1A-06

Large Scale Ethanol Fermentation through Pipeline Delivery of Corn Stover

Amit Kumar, Jay B. Cameron and Peter C. Flynn^*

4 – 9 Mechanical Engineering Building

Department of Mechanical Engineering

University of Alberta

Edmonton, Alberta, Canada T6G 2G8

Phone:   (780)492-6438

Fax:  (780)492-2200

E mail: peter.flynn@ualberta.ca

Corn stover is available in abundance in the central U.S.; total annual supply exceeds 150 M dry tonnes per year.  Truck congestion is a major factor in the size of any corn stover receiving facility; a facility processing 2 M dry tonnes per year requires a truck to arrive every 4 to 8 minutes.  Community resistance would likely preclude receiving facilities of larger capacity.  Ethanol fermentation plants processing corn stover are below economic optimum size at this capacity.

Multiple pipelines transporting corn stover to an ethanol fermentation facility offer the potential to achieve a significantly more economic scale for production and distribution of ethanol. 

This study compares the cost of produced ethanol from a large number of small ethanol plants, processing 0.7 M dry tonnes of corn stover per year, to a large facility processing corn stover delivered by multiple pipelines each having a capacity of 2 M dry tonnes per year.  Data for the small facilities is drawn from previous detailed studies by the National Renewable Energy Laboratory, and is compared to a larger plant processing 4 to 24 M dry tonnes per year.
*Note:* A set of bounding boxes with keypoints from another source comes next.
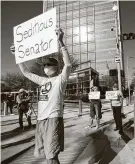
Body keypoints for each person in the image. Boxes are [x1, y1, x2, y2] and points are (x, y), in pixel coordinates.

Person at [11, 28, 71, 164]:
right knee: (46, 154)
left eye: (48, 65)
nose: (46, 67)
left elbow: (68, 64)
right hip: (41, 119)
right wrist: (17, 55)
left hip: (53, 118)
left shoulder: (60, 80)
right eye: (44, 65)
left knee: (51, 155)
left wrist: (61, 42)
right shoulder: (42, 81)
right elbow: (27, 73)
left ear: (56, 67)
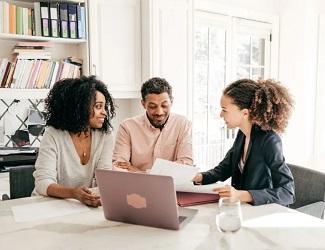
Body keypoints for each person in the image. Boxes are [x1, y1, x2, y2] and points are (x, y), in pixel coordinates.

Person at [192, 79, 295, 206]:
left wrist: (241, 195)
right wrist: (198, 177)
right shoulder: (242, 134)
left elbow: (287, 192)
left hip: (264, 212)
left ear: (245, 113)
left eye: (224, 110)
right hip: (244, 210)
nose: (220, 115)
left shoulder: (269, 140)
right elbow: (225, 168)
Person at [33, 76, 115, 207]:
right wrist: (74, 193)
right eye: (98, 106)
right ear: (80, 107)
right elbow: (43, 183)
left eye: (104, 107)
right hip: (48, 205)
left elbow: (104, 178)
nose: (104, 113)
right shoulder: (53, 134)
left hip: (82, 205)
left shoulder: (105, 136)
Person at [113, 77, 193, 172]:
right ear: (143, 104)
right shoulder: (127, 127)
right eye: (152, 106)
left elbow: (186, 164)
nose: (159, 112)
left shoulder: (183, 124)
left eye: (164, 105)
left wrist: (140, 172)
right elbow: (119, 166)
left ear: (171, 102)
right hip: (135, 185)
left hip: (170, 186)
Saccharification of corn stover can occur in the pipeline during transport.  The cost of ethanol production from a large central processing facility is evaluated with and without simultaneous saccharification.  Since saccharification occurs at elevated temperatures, one key cost factor in simultaneous saccharification is the availability of waste heat at the pipeline inlet.